Technology

BusinessWeek


Many players have exited the crowded plasma-TV display market. But the battle to dominate liquid-crystal-displays is heating up, with new manufacturers entering the fray every month. The technology builds on the heritage of computer monitors, so it's an easy market to attack. The resulting downside, though, is varying degrees of performance and capability.

ViewSonic N3250w NextVision sits firmly in the middle of the pack. While it's better than many of the Chinese and lesser-known brands in terms of performance, it costs a few hundred dollars more than them. On the other hand, brands like Sony (SNE), Sharp, and Samsung look vastly better, but their price tags come in way higher than ViewSonic's $1,100.

HIGH-DEF HINDRANCE. To deliver a lower price, ViewSonic had to skimp on some features. For instance, the set has no built-in digital tuner for watching over-the-air high-definition broadcasts. That's not a deal breaker for many people.

For instance, a built-in tuner is redundant for those who plan to plug in a cable or satellite set-top box. But I prefer watching local HD broadcasts using a set's built-in tuner, since it results in an uncompressed signal that often looks better than the rebroadcast from your cable provider, DirecTV (DTV), or DishNetwork (DISH).

Another drawback: There's no CableCARD slot. That feature provides one-way access to programming via a special card that secures the signal into the set, letting you do away with an extra set-top box.
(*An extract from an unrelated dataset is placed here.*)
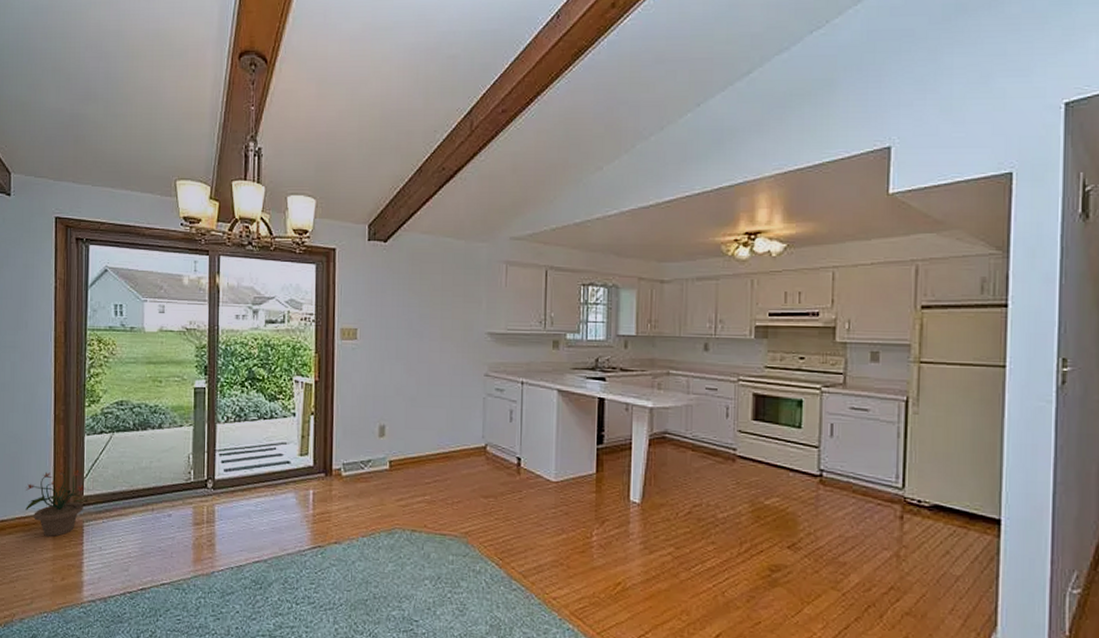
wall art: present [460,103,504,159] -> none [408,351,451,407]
And unlike most higher-end sets, there's only one input for HDMI, which provides the link to a video/audio source over a single cable. Also, unlike with other sets, there's only one of several other features, including S-Video, composite video, and stereo audio minijack.

That said, the NextVision is a decent set for those looking to upgrade to a svelte flat panel on a budget. It offers a native resolution of 1,366 by 768 -- perfect for displaying full 720p high-definition common on most broadcast stations.

Watching a recent installment of Good Morning America in HD, the colors tended toward the red end of the spectrum, but not so much that the hosts looked like they were eternally blushing. Even so, a professional color calibrator may be required, as I was never able to get the colors to look as natural as they should.

THIRD STRING. The ViewSonic is only a middling performer when it comes to watching DVDs. The unit suffered from a slow response time in action scenes of Hellboy, and it struggled to produce deep blacks, with dark blue the best it could offer.

In terms of styling, the N3250w is less home showpiece and more entertainment when you need it. In the widescreen format now common to most HD sets, it comes in a matte-black finish, with speakers below the screen. That's become increasingly important to buyers, who in the past couldn't get new sets into television cabinets because of oversized side-panel speakers.

Control buttons ride on the top of the unit, suggesting it's meant more as a tabletop set. The silver power button sits in the middle. The stand doesn't swivel, but the set is neither too big nor too heavy to move when you need access to rear inputs.

While I wouldn't recommend this set to most people, it's still a good choice for the budget-conscious or as a second or third set in the home. And a college kid would no doubt be pleased to see it in parked in his dorm room.